As panic exits the market, strategic accumulation appears to be taking its place.
Whale activity began with large Ethereum [ETH] withdrawals from OKX hot wallets, where multiple tranches moved within hours. Soon after, similar outflows emerged from Binance, reinforcing a coordinated off-exchange migration.
Source: Arkham
This sequence may be evidence of deliberate accumulation, rather than routine transfers. Whales likely capitalized on ETH’s dip near $2,050, absorbing the supply while sentiment weakened.
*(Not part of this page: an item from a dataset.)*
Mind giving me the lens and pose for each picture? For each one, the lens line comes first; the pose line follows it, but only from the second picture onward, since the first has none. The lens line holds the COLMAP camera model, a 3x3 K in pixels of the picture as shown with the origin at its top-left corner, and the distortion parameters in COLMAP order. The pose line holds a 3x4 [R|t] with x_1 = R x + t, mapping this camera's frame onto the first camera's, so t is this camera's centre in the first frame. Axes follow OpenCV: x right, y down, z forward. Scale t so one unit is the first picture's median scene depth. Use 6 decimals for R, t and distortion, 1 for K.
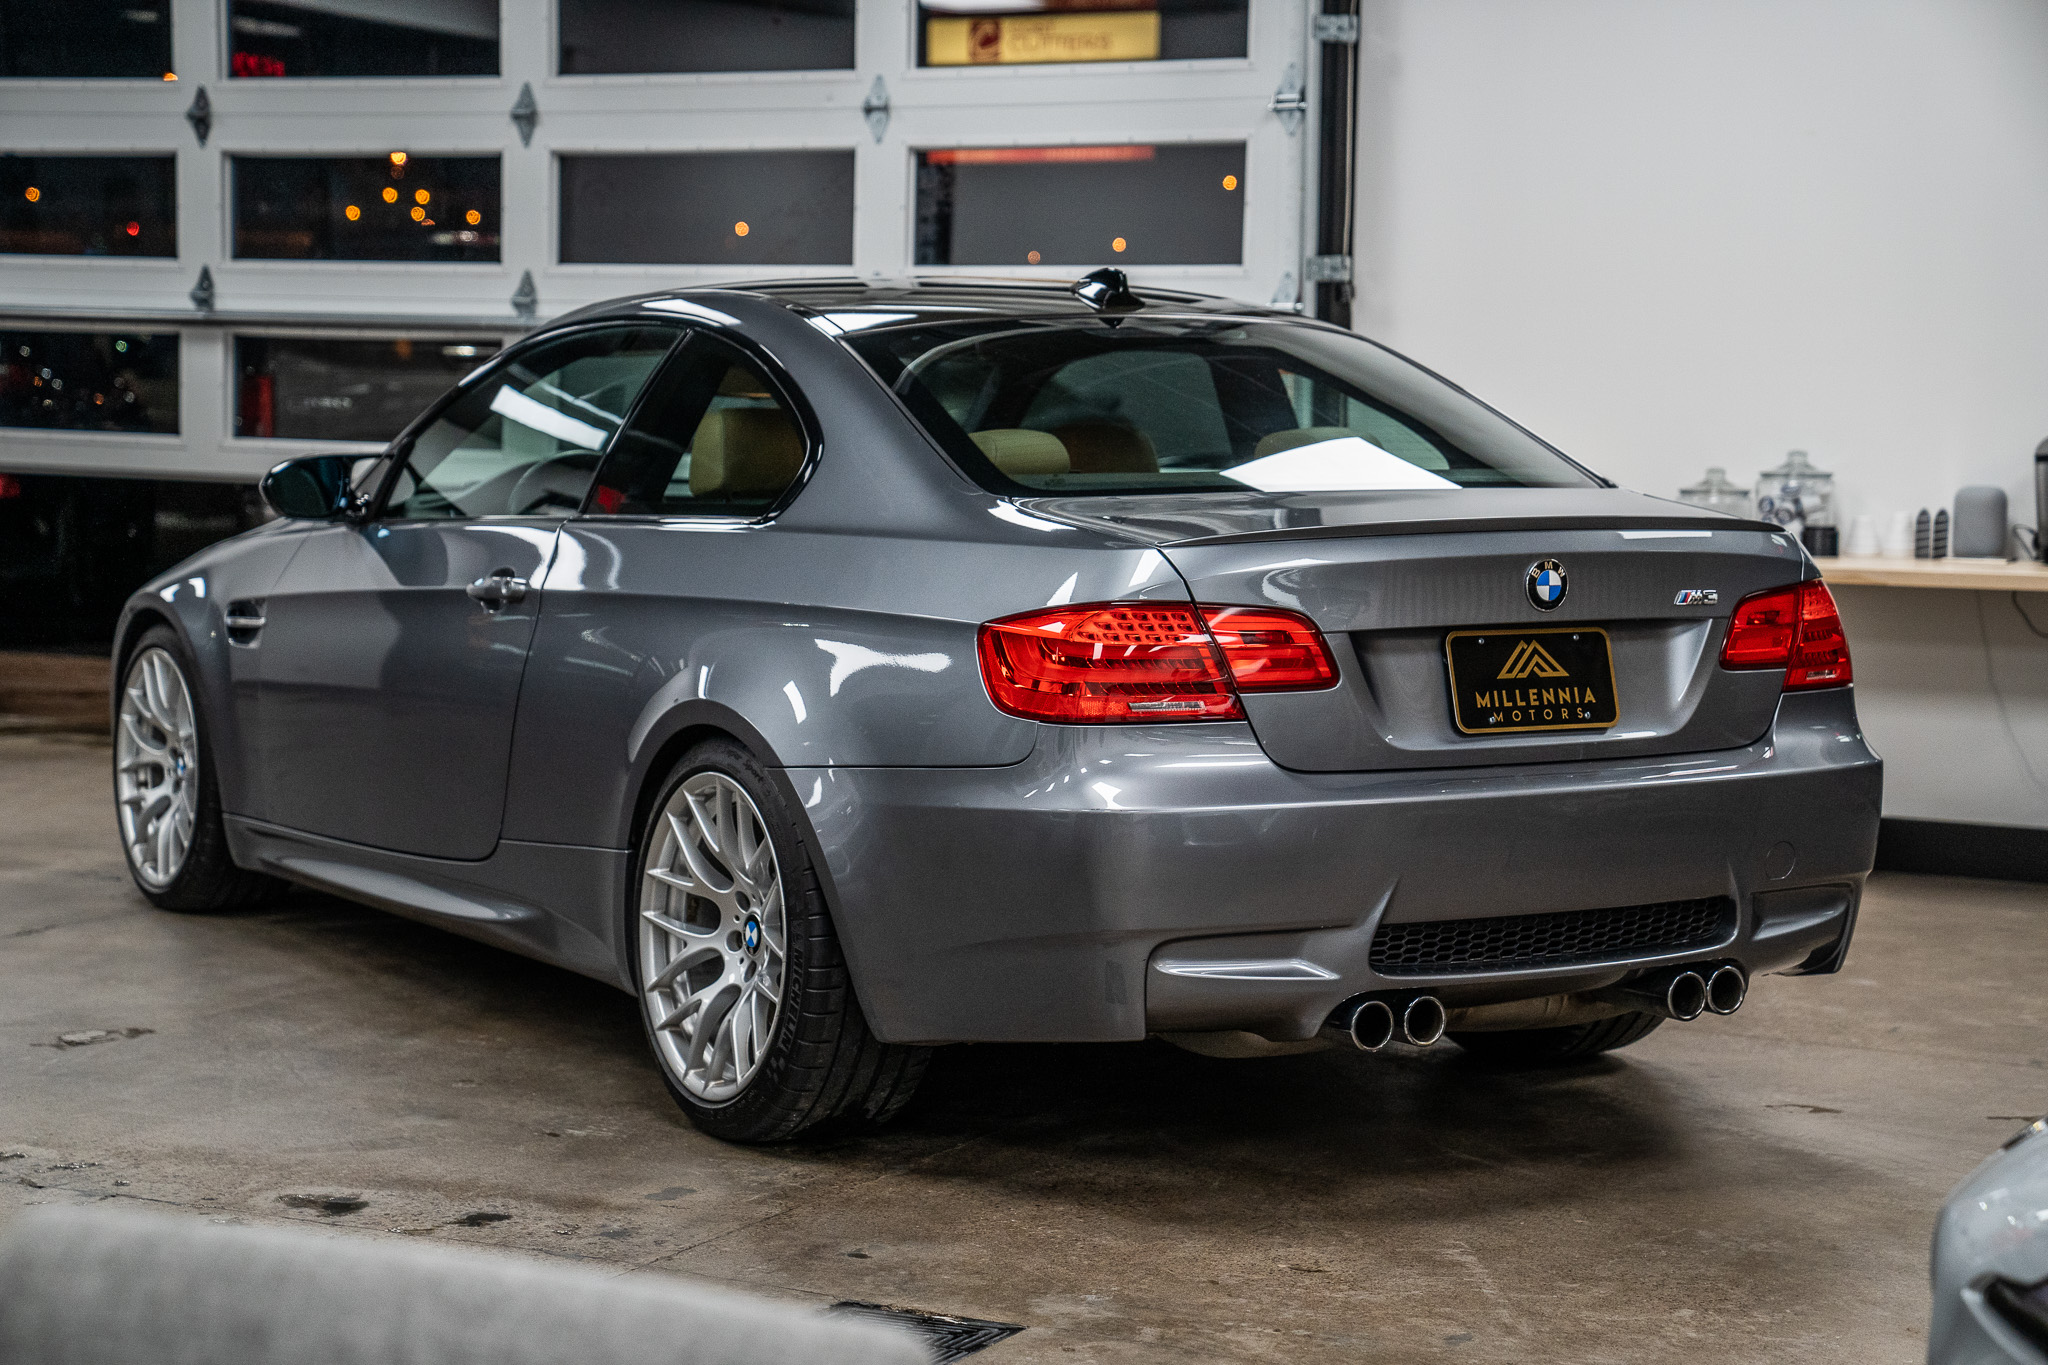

As funds exited exchanges, the liquid sell-side inventory declined, easing the selling pressure that recently weighed on the price action. Such reserve compression often precedes volatility expansion and, at times, price rallies.
Source: Arkham
Moreover, amid post-ETF institutional adoption in 2026, these withdrawals may also anticipate deeper DeFi deployment and staking participation, tightening circulating supply further.
Exchange reserves slide to multi-year lows
ETH Exchange Reserves expanded rapidly between 2016 and 2017, rising from roughly 5–10 million ETH as early adoption accelerated. Momentum persisted into 2020–2021, when reserves peaked near 35 million ETH during the DeFi and NFT expansion phase.
Source: CryptoQuant
However, a structural drawdown soon emerged, one which gradually intensified through 2024–2025 as staking and off-exchange custody gained dominance. In fact, in early February 2026, reserves hit 16.3 million ETH – Marking multi-year lows last seen in 2016.
For its part, ETH was valued at close to $2,000 within this compression zone, reflecting recent volatility. As staking absorbs supply and institutional vehicles remove liquidity, tradable inventory tightens.
These supply contractions reduce immediate sell pressure and, when sustained, have historically preceded stronger price recoveries once demand conditions improve.
Derivatives markets reflect risk reduction, not expansion
Finally, Ethereum’s derivatives structure weakened as the February 2026 sell-off unfolded. Open Interest trended lower, falling into approximately the $24 billion–$36 billion range after sharper peaks earlier in the cycle.
Source: CoinGlass
Multi-day contractions followed, reflecting active deleveraging rather than fresh positioning. As leverage flushed, long liquidations accelerated, with over $1 billion in long exposure erased during the crash phase.
Source: CoinGlass
Funding rates then flipped negative and remained suppressed, hovering near –0.003% to deeper prints in capitulation windows. This indicated that bearish positioning was dominant while long positions paid to maintain exposure.
Meanwhile, liquidation maps underlined long wipes outweighing short closures.
Source: CoinGlass
Together, derivative contraction aligned with falling exchange reserves, reinforcing real spot tightening while also sustaining medium-term squeeze potential. This, despite near-term volatility risk.